La 3ème circonscription constitue un échec pour la NUPES qui retrouve à peine 53 % des électeurs de gauche de la présidentielle (65 % pour la circo 2 par exemple). En 2017, le député sortant Clément (PS) était candidat En Marche et un candidat divers gauche (Mesmin) occupait alors l’offre politique du PS. Malgré cela le binôme NUPES réunit 500 voix de moins que le total gauche de 2017 (Clément exclu de ce total). Le flou entretenu par Jean-Michel Clément sur son positionnement ne suffit donc pas à expliquer l’échec. En effet, celui-ci ne retrouve que 4000 de ses 15000 voix du premier tour de 2017 et le candidat macroniste officiel en a lui moins de 8000. En 2017, deux candidats de la droite traditionnelle réunissaient près de 8000 voix contre seulement 6000 pour ceux de 2022. Jean-Michel Clément, député « de gauche », réélu avec Macron, puis tentant de se repositionner à gauche a surtout contribué au grand brouillage et à renforcer l’exaspération, exprimée par les 4000 voix supplémentaires de l’extrême droite au premier tour… auxquelles s’ajoutent 5000 de plus au second ! Quel gâchis.

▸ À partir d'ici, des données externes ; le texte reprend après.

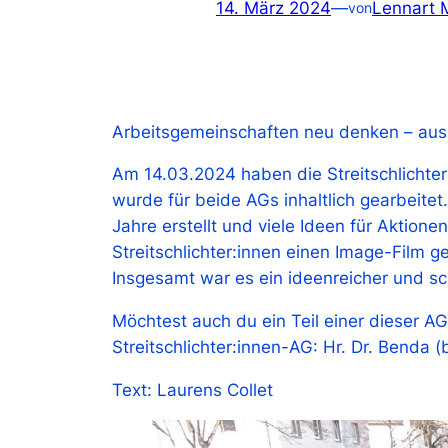
14. März 2024
—
Lennart 
von
Arbeitsgemeinschaften neu denken – au
Am 14.03.2024 haben die Streitschlichte
wurde für beide AGs inhaltlich gearbeite
Jahre erstellt und viele Ideen für Aktio
Streitschlichter:innen einen Image-Film g
Insgesamt war es ein ideenreicher und s
Möchtest auch du ein Teil einer dieser A
Streitschlichter:innen-AG: Hr. Dr. Benda
Text: Laurens Collet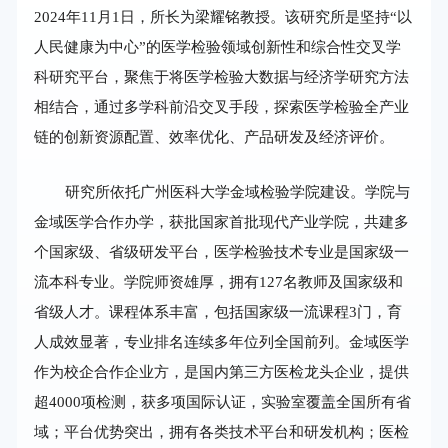
2024年11月1日，所长为梁耀铭教授。该研究所是坚持“以
人民健康为中心”的医学检验领域创新性和综合性交叉学
科研究平台，聚焦于将医学检验大数据与经济学研究方法
相结合，通过多学科前沿交叉手段，探索医学检验全产业
链的创新资源配置、效率优化、产品研发及经济评价。
研究所依托广州医科大学金域检验学院建设。学院与
金域医学合作办学，获批国家首批现代产业学院，共建多
个国家级、省级研发平台，医学检验技术专业是国家级一
流本科专业。学院师资雄厚，拥有127名教师及国家级和
省级人才。课程体系丰富，包括国家级一流课程3门，育
人成效显著，专业排名连续多年位列全国前列。金域医学
作为校企合作企业方，是国内第三方医检龙头企业，提供
超4000项检测，获多项国际认证，实验室覆盖全国所有省
域；平台优势突出，拥有各类技术平台和研发机构；医检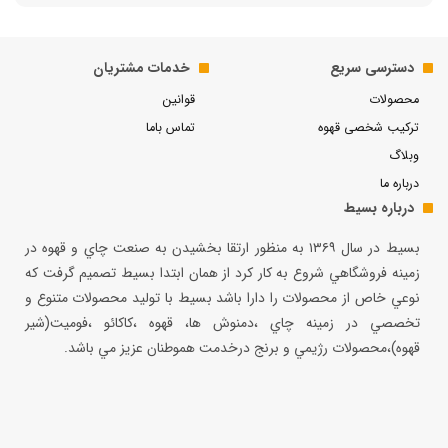
دسترسی سریع
خدمات مشتریان
محصولات
قوانین
ترکیب شخصی قهوه
تماس باما
وبلاگ
درباره ما
درباره بسیط
بسيط در سال ۱۳۶۹ به منظور ارتقا بخشيدن به صنعت چاي و قهوه در
زمينه فروشگاهي شروع به كار كرد از همان ابتدا بسيط تصميم گرفت كه
نوعي خاص از محصولات را دارا باشد بسيط با توليد محصولات متنوع و
تخصصي در زمينه چاي ،دمنوش ها، قهوه ،كاكائو ،فوميت(شير
قهوه)،محصولات رژيمي و برنج درخدمت هموطنان عزيز مي باشد.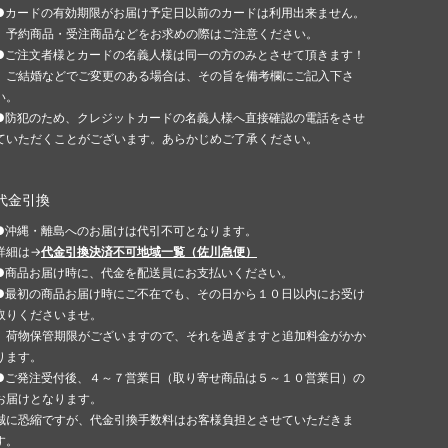
●カードの有効期限がお届け予定日以前のカードは利用出来ません。
予約商品・受注商品などをお求めの際はご注意ください。
●ご注文者様とカードの名義人様は同一の方のみとさせて頂きます！
ご結婚などでご変更のある場合は、その旨を備考欄にご記入下さ
い。
●防犯のため、クレジットカードの名義人様へ直接確認の電話をさせ
ていただくことがございます。あらかじめご了承ください。
代金引換
●沖縄・離島へのお届けは代引不可となります。
詳細は→
代金引換決済不可地域一覧（佐川急便）
●商品お届け時に、代金を配送員にお支払いください。
●最初の商品お届け時にご不在でも、その日から１０日以内にお受け
取りくださいませ。
荷物保管期限がございますので、それを過ぎますと追加料金がかか
ります。
●ご発注受付後、４～７営業日（取り寄せ商品は５～１０営業日）の
お届けとなります。
誠に恐縮ですが、代金引換手数料はお客様負担とさせていただきま
す。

Les profils et les campagnes des candidat.e.s qui ont incarné la NUPES ont donc certainement eu une influence sur leurs résultats respectifs. Dans la 4ème circonscription très désindustrialisée, où des combats sociaux ont été menés, où l’extrême droite progresse depuis longtemps sur le sentiment de déclassement… un candidat issu du PS dont les forces militantes sont extrêmement minces était-elle la meilleure option ? Le score du candidat LO qui fait plus que doubler par rapport à 2017 pose question. Le choix des suppléants aurait aussi pu favoriser davantage la dynamique unitaire. Des candidatures proposées par le PCF incarnaient déjà des dynamiques de rassemblement réussies et pouvaient constituer des ponts vers des pans du mouvement social ou associatif. Le temps a manqué pour une construction véritablement collective qui aurait sans doute permis d’agrandir encore un peu la base sociale et militante du rassemblement et peut-être aider à faire élire plus de députés NUPES dans la Vienne.